//===----------------------------------------------------------------------===//
// Random notes for the static analysis module.
//===----------------------------------------------------------------------===//

Currently the analyzer with basic store will report false alarm for such code:

p[0] = "/bin/sh";
p[1] = NULL;

execv(p[0], argv);

This is because BasicStore "collapses" all elements of an array into their base
region. BasicStore should return UnknownVal() when getLValueElement. But that
way will break current test in null-deref-ps.c.

//===----------------------------------------------------------------------===//

Investigate what classes of exprs are passed silently in GRExprEngine::Visit().

One is PredefinedExpr.

//===----------------------------------------------------------------------===//

Remove PersistentSValPairs and PersistentSVals?

//===----------------------------------------------------------------------===//

If the pointer is symbolic, we should expand it to a full region with symbolic
values.

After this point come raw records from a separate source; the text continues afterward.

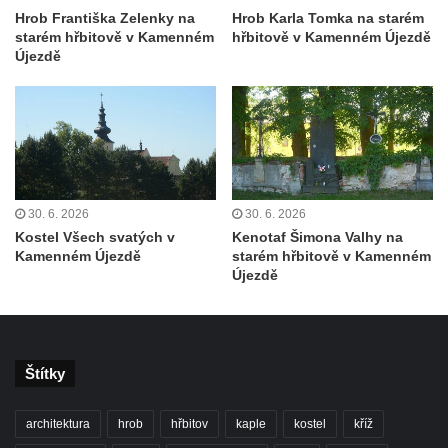
Kříž před kostelem svatých Petra a Pavla v
Hrob Františka Zelenky na
Hrob Karla Tomka na starém
Růžové
starém hřbitově v Kamenném
hřbitově v Kamenném Újezdě
Újezdě
Centrální kříž na starém hřbitově ve
Vilémově
Centrální kříž na novém hřbitově ve
Vilémově
Kříž u kostela Nanebevzetí Panny Marie na
křížové cestě ve Vilémově
30. 6. 2026
30. 6. 2026
Kostel Všech svatých v
Kenotaf Šimona Valhy na
Kříž u cesty mezi Růžovou a Kamenickou
Kamenném Újezdě
starém hřbitově v Kamenném
Strání
Újezdě
Kříž u severní zdi kostela Nalezení svatého
Kříže ve Frýdlantu
Kříž na Křížové cestě na Křížovém vrchu ve
Štítky
Frýdlantu
Centrální kříž hřbitova ve Sloupu v Čechách
architektura
hrob
hřbitov
kaple
kostel
kříž
Kříž u koryta náhonu na Chřibské Kamenici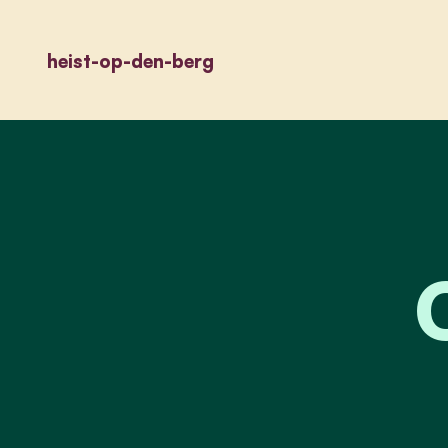
heist-op-den-berg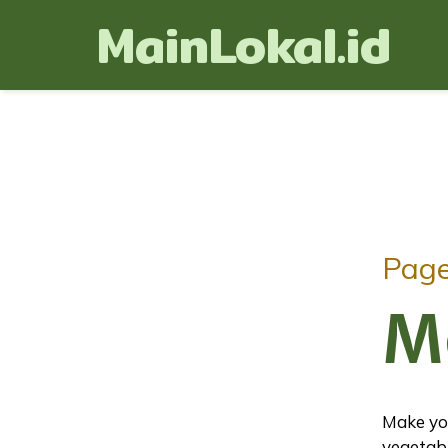
MainLokal.id
Pag
M
Make you
vegetabl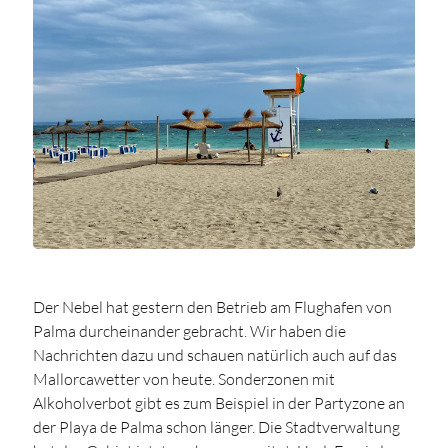
Der Nebel hat gestern den Betrieb am Flughafen von
Palma durcheinander gebracht. Wir haben die
Nachrichten dazu und schauen natürlich auch auf das
Mallorcawetter von heute. Sonderzonen mit
Alkoholverbot gibt es zum Beispiel in der Partyzone an
der Playa de Palma schon länger. Die Stadtverwaltung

This can eliminate the following false warning.

struct file {
  int lineno;
};

struct file *fileinfo;

void f10() {
  int i;
  int *p = 0;
  
  if (fileinfo->lineno)
    p = &i;
  
  if (fileinfo->lineno)
    *p = 3; // false warning
}

Now we return a symbolic region for fileinfo->lineno in RegionStore. Loading
from it returns an UnknownVal. Therefore the path condition is not recorded.

Where should we call this ExpandSymbolicPointer method? Perhaps in
GRExprEngine::VisitMemberExpr().

Problem: The base expr of MemberExpr can be in various form. How do we get the 
pointer varregion(or other kind of region) to be changed?